Questions —
1) Name every person mentioned by name in the Cosby commentary.
2) Pick up the Cosby commentary after its last sentence and carry it forward.

Provided passage —
· · · · · · ·

In July it came out that in 2005 Bill Cosby admitted in a sworn deposition to buying Quaaludes with the intent to use them to rape women, not to “have sex with them” as headlines read.
Around the same time, former Playboy Playmate and Hugh Hefner’s “No. 1 Girlfriend” Holly Madison released an incriminating memoir, entitled Down the Rabbit Hole, about her time in the Playboy Mansion and how it often involved Quaalude-addled group sex with Hefner.
You might remember that late last year when we finally started to pay attention to the long-standing assault allegations against Cosby after a deluge more came to light, Hefner wrote in a statement that “Bill Cosby has been a good friend for many years and the mere thought of these allegations is truly saddening. I would never tolerate this kind of behaviour, regardless of who was involved”.
The striking similarities of the stories of the upwards of 40 Cosby accusers with nothing to gain should be enough to prioritise their safety and justice over the comedian’s legacy and power, but alas, it took the comedian’s own admission for reruns to be cut from networks and a statue in his likeness at Disneyland to be taken down. And even then, apologists such as The View co-hosts Whoopi Goldberg and Raven-Symoné urge us to resist making a “snap judgement” despite the “proof”. (Goldberg has since come around, saying on The View that “all off the information that’s out there kind of points to guilt.”)

· · · · · · ·

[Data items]
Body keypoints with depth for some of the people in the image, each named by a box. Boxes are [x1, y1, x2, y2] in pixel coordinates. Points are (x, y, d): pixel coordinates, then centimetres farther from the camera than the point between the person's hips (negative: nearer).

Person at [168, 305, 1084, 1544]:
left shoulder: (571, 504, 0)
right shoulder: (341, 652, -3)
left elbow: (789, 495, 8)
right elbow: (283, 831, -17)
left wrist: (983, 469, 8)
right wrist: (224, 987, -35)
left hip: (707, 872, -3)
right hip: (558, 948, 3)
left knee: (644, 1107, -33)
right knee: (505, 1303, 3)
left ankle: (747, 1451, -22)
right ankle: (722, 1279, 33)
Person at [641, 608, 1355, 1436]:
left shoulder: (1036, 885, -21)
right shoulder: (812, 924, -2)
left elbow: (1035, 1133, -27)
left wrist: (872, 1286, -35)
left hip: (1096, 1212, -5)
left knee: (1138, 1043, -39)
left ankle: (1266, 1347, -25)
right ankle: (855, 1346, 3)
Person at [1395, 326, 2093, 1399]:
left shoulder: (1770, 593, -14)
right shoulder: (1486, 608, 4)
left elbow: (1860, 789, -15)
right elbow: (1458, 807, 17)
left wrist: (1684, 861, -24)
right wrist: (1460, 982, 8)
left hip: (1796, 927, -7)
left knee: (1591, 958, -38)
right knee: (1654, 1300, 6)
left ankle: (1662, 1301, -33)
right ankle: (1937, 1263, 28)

· · · · · · ·

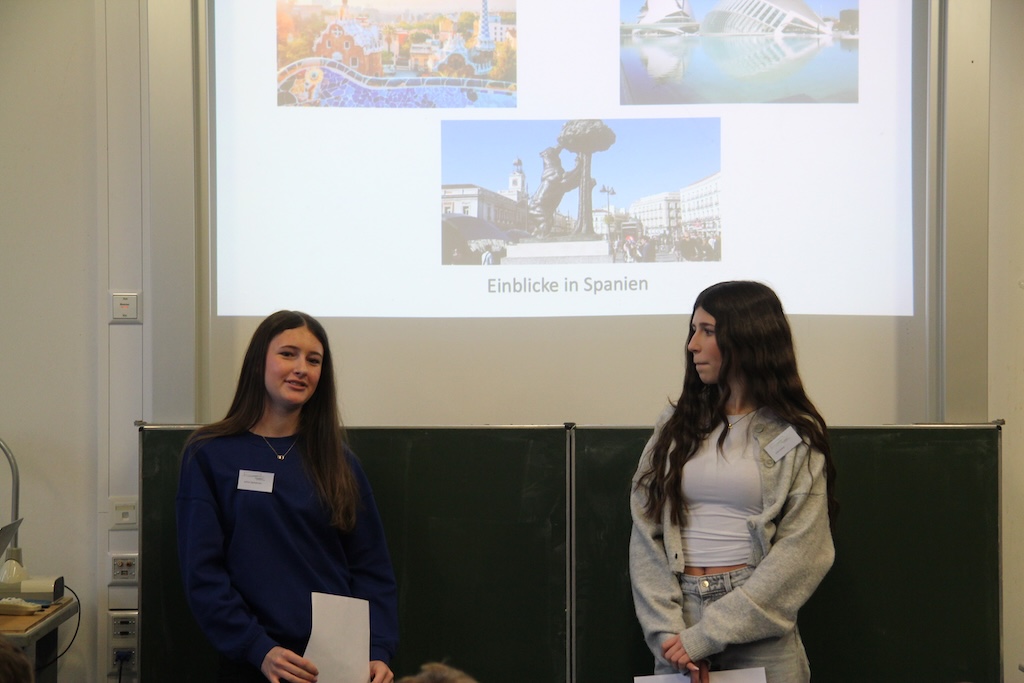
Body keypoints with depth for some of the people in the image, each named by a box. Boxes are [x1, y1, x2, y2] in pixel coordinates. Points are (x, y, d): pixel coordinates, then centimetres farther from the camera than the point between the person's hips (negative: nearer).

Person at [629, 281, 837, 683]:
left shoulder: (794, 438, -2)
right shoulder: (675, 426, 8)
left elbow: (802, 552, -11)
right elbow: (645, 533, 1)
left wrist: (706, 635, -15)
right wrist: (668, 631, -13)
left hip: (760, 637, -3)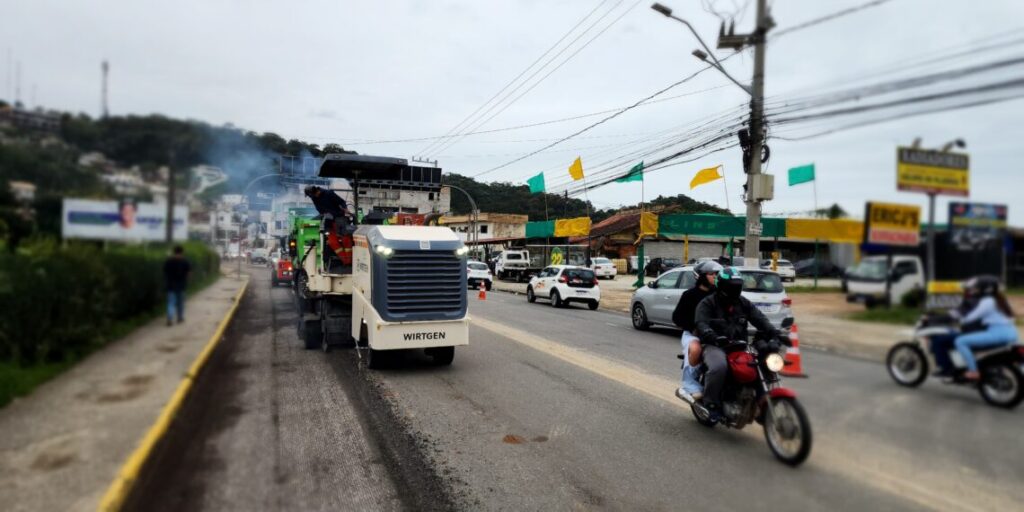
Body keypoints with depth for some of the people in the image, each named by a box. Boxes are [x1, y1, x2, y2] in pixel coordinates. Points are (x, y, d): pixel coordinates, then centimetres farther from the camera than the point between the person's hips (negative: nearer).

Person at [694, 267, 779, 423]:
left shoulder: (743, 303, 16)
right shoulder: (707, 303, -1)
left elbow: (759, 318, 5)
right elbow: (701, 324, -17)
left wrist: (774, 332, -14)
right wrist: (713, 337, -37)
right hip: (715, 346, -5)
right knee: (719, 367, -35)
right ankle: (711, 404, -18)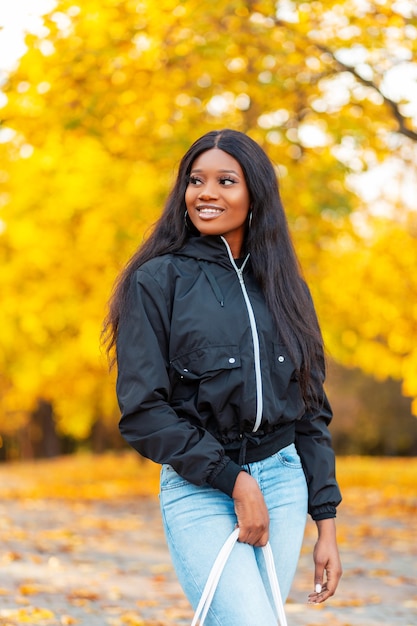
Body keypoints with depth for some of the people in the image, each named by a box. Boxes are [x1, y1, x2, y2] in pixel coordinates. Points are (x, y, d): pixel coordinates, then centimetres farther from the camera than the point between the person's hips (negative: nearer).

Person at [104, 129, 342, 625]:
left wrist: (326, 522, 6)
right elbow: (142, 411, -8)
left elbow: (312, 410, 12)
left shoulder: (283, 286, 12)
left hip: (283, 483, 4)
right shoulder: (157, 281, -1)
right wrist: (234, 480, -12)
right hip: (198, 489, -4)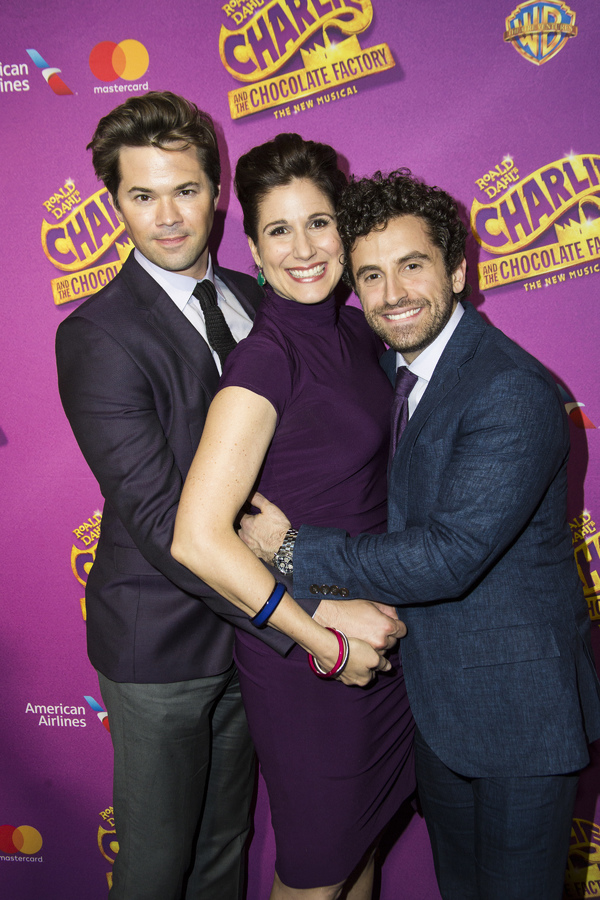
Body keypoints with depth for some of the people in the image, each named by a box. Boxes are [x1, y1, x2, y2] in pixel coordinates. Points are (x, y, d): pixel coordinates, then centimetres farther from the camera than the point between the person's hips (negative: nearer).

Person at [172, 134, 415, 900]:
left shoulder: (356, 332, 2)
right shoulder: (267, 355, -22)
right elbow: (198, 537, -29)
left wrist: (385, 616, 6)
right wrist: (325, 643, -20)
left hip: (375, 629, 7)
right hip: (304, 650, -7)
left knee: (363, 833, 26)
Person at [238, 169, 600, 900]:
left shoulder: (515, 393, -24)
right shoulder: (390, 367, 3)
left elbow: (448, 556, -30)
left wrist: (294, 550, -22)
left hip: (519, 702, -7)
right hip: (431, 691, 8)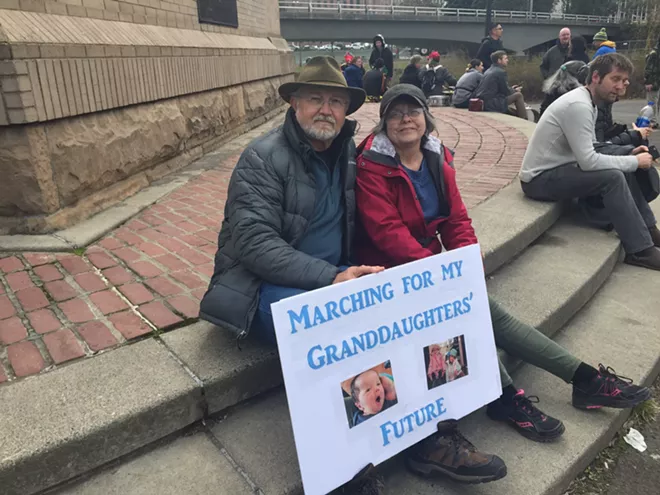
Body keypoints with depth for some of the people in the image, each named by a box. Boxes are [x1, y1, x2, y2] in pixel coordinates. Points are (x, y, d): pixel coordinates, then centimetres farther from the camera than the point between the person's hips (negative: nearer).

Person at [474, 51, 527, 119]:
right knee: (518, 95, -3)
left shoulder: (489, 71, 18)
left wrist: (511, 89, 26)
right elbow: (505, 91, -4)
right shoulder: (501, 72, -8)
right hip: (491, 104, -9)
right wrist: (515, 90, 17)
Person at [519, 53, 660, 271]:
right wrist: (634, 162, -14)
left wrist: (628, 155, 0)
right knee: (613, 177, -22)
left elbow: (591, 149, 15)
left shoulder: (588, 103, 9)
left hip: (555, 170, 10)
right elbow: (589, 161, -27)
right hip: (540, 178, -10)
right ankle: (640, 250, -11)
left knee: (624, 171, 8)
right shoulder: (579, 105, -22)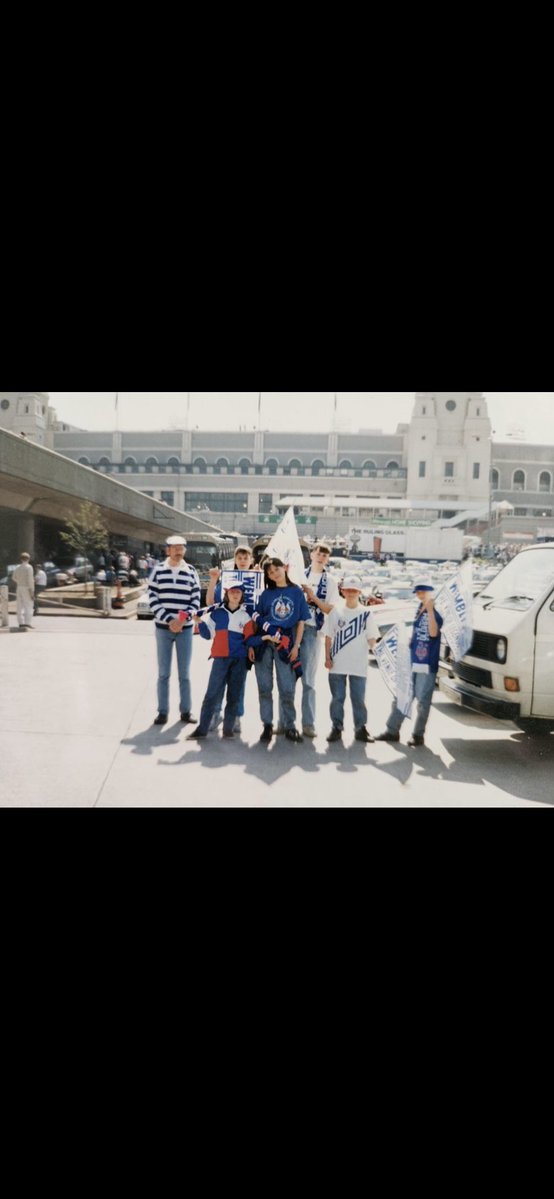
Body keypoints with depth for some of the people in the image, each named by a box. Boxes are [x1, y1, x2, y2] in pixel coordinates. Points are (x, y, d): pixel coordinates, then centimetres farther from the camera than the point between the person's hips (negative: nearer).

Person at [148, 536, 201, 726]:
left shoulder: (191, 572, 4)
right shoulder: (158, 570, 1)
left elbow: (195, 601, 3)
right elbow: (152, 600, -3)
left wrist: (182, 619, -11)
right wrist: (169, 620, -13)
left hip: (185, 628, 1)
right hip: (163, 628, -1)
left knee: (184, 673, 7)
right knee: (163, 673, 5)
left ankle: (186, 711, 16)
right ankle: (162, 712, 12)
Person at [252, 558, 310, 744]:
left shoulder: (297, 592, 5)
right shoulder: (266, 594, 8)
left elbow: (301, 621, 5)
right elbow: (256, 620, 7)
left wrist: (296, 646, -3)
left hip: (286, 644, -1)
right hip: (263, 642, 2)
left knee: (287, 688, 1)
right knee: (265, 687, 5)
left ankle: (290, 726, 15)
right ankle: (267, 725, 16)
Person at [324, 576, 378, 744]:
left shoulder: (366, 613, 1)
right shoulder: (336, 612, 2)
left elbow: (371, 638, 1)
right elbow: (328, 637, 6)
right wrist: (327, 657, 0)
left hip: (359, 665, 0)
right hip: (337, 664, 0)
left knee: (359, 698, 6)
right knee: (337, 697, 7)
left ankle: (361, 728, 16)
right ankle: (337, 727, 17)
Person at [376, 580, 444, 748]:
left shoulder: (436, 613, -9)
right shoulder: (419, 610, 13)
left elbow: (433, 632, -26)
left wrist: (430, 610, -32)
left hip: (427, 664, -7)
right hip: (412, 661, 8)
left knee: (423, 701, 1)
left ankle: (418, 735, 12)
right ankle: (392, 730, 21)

· · · · · · ·

Response list —
1) Bill Cosby, Holly Madison, Hugh Hefner, Whoopi Goldberg, Raven-Symoné

2)
“What did these women do to get themselves in that situation?”, we ask, particularly in the case of apparently complicit women like Madison and others who frequented the Playboy Mansion.
Madison explains in Down the Rabbit Hole that “I was about to be homeless. I had no place to go and was panicking over what to do next when this opportunity with Hef just sort of fell into my lap. If I became a girlfriend, I would have somewhere to live. If I became part of Playboy’s inner circle, perhaps that could even help my career.”
“The Playboy Mansion… had been both my safe haven—and my prison,” she continues.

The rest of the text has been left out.